Baru pada tahal awal yang sudah masuk ke RTRW seluas 450 Ha.
Kebijakan dan langkah
yang diambil dengan progres yang positif, sesuai dengan keinginan Presiden.
Memang langkah yang diambil tidak lagi biasa-biasa saja tetapi harus luar
biasa. Ini untuk menjawab tantangan selama ini dimana urusan pembebasan tanah
selalu menjadi masalah ketika bicara investasi membutuhkan lahan.
Presiden menegaskan
“Tadi saya bertanya kepada beberapa investor, sudah ada tanah misalnya di
Serang, di Bekasi, enggak ada masalah? Enggak ada masalah? Oke, silakan
dilanjutkan. Tapi yang ada masalah kita akan back up, bantu agar masalah itu
bisa diselesaikan. Tetapi kalau yang belum memiliki lahan tanah, silakan nanti
gunakan yang namanya kawasan industri di Batang. Kita akan siapkan kurang lebih
4.000, 4.000 hektare, 4.000 hektare di sini dan untuk tanaman pertama akan
disiapkan kurang lebih 450 hektare terlebih dahulu. Langsung, misalnya ada yang
mau pindah tadi, LG (pabrik electronic) mau pindah besok, sudah silakan
langsung masuk. Sudah, enggak usah ngurus apa-apa, nanti yang ngurus semuanya
dari Kepala BKPM, tentu saja dibantu nanti oleh Gubernur, oleh Bupati yang ada
di sini”.
Masterplan,
Feasibility Study dan Amdal.
Langkah selanjutnya
menyiapkan Masterplan, Feasibility Study dan Amdal. Sebuah masterplan di
Kawasan Industri Terpadu Batang, adalah peta perjalanan menuju masa depan.
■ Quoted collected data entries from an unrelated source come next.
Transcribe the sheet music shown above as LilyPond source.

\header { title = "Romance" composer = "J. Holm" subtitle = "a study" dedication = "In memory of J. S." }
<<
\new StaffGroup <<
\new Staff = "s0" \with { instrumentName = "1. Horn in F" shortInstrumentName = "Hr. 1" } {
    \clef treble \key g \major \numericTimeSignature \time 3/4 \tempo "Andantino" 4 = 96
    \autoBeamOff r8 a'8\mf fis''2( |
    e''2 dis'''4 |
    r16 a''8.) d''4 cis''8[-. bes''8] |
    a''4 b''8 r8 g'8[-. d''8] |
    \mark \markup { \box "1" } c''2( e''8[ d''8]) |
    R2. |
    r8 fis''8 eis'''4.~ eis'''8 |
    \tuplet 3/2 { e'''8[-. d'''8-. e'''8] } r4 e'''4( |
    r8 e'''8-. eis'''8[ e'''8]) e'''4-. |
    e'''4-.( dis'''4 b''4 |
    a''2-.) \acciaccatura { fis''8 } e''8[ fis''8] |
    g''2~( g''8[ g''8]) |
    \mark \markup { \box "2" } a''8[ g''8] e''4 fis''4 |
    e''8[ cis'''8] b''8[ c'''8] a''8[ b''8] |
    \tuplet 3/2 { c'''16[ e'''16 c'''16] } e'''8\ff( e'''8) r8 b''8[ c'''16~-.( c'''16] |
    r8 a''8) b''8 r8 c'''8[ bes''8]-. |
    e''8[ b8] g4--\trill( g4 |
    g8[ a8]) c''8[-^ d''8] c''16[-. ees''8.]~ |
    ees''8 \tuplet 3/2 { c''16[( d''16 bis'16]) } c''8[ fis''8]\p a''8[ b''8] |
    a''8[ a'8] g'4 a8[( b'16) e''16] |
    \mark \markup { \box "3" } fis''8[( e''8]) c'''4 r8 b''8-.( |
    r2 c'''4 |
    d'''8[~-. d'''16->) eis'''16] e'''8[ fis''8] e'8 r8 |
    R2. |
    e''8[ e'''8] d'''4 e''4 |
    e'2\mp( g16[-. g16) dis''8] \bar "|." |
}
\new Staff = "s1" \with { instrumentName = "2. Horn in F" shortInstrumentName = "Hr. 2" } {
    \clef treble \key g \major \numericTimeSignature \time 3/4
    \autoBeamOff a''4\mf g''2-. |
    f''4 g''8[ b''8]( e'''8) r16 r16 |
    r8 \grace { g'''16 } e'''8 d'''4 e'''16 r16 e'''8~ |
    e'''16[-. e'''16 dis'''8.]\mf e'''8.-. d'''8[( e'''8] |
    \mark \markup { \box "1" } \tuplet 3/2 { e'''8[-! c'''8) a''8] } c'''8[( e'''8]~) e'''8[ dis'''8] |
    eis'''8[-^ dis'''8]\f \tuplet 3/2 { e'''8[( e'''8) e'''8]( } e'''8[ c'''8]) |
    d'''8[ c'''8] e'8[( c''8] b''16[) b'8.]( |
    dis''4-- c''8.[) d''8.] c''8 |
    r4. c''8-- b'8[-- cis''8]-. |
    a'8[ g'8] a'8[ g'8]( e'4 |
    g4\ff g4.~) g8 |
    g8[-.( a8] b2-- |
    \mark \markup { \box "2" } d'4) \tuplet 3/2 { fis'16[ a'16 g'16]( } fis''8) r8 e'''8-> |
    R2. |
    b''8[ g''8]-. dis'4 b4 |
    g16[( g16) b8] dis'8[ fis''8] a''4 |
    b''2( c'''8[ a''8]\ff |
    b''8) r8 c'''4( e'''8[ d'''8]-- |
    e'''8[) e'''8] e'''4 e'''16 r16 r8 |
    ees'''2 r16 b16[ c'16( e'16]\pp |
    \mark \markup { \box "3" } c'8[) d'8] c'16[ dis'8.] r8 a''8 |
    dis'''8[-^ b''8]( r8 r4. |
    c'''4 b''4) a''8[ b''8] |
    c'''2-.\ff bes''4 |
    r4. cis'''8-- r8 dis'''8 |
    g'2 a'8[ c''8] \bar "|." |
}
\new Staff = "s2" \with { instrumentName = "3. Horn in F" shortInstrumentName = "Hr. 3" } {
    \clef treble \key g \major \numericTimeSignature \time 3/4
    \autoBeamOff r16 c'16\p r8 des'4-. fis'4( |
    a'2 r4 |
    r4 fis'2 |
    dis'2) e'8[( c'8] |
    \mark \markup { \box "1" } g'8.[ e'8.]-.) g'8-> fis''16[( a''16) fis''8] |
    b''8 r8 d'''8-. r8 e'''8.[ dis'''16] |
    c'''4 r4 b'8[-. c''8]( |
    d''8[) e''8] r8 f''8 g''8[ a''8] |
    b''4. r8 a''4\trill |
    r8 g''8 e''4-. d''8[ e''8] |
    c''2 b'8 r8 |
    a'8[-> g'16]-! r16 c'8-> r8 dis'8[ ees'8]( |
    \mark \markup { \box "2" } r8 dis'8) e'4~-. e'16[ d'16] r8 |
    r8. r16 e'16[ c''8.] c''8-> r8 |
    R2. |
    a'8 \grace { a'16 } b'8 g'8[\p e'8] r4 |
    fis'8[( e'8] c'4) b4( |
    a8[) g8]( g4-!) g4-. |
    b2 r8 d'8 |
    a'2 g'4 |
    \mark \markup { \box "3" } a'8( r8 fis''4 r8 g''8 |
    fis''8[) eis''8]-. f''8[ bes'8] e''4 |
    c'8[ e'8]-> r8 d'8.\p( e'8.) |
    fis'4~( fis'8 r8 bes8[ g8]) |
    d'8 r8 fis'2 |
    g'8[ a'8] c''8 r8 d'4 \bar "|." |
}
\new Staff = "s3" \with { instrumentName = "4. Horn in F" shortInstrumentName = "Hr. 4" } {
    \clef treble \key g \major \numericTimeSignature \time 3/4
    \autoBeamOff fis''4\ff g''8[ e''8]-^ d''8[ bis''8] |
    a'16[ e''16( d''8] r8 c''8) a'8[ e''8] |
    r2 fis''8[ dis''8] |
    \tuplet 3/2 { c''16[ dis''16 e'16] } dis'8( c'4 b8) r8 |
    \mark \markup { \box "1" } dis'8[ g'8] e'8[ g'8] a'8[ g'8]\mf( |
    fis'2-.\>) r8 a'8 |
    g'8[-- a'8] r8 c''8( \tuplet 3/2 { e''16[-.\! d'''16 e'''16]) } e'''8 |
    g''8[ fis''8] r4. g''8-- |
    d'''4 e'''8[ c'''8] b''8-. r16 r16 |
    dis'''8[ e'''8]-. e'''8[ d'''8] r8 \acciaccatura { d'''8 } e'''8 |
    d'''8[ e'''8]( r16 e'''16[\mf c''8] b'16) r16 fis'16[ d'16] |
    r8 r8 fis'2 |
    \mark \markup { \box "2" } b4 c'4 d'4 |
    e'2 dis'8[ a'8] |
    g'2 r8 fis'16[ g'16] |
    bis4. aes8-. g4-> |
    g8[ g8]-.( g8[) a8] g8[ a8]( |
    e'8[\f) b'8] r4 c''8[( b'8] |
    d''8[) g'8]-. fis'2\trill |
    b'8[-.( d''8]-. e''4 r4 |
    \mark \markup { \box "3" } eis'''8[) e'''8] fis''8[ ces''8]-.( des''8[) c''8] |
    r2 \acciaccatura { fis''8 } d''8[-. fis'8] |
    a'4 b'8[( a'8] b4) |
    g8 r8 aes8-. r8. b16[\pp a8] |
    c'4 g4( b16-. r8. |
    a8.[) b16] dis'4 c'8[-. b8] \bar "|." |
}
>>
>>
Masterplan merupakan dokumen panjang dan komprehensif yang menjadi panduan
pengembangan dan pembangunan yang berdampak pada fasilitas publik di rentang
lebih dari 10 hingga 20 tahun bahkan lebih untuk kedepan.
Perencanaan jangka
panjang ini mempermudah pembuat kebijakan untuk menjaga keseimbangan antara
perlindungan dan konservasi serta pertumbuhan dan pengembangan lingkungan.
Informasi yang termaktub di dalam masterplan tersebut ditujukan sebagai
penunjuk keputusan yang jangkauannya bersifat publik sekaligus privat.
Jangkauan itu akan berperan dalam hal pemanfaatan bentang alam (tanah, air,
udara) serta penyediaan infrastruktur publik. Di situ pun ada bagian
penyesuaian masterplan dengan karakter lokasi dan sifat adaptifnya serta
penggunaan sumber dayanya yang bertanggung jawab.
Feasibility
Study, gunanya untuk menganalisa kelayakan usaha adalah
kegiatan untuk menilai sejauh mana manfaat yang dapat diperoleh dalam
melaksanakan suatu kegiatan usaha. Hasil analisis ini digunakan sebagai bahan
pertimbangan dalam mengambil keputusan, apakah menerima atau menolak dari suatu
gagasan usaha.
Amdal (Analisis
Mengenai Dampak Lingkungan) sangat bermanfaat mencegah dari pencemaran dan
kerusakan lingkungan. Menghindarkan konflik dengan masyarakat. Menjaga agar
pembangunan sesuai terhadap prinsip pembangunan berkelanjutan. Perwujudan
tanggung jawab pemerintah dalam pengelolaan lingkungan hidup.
(Drs. Pudjo Rahayu
Risan, M.Si, Pengamat Kebijakan Publik, Pengajar tidak tetap STIE Semarang dan
STIE BPD Jateng)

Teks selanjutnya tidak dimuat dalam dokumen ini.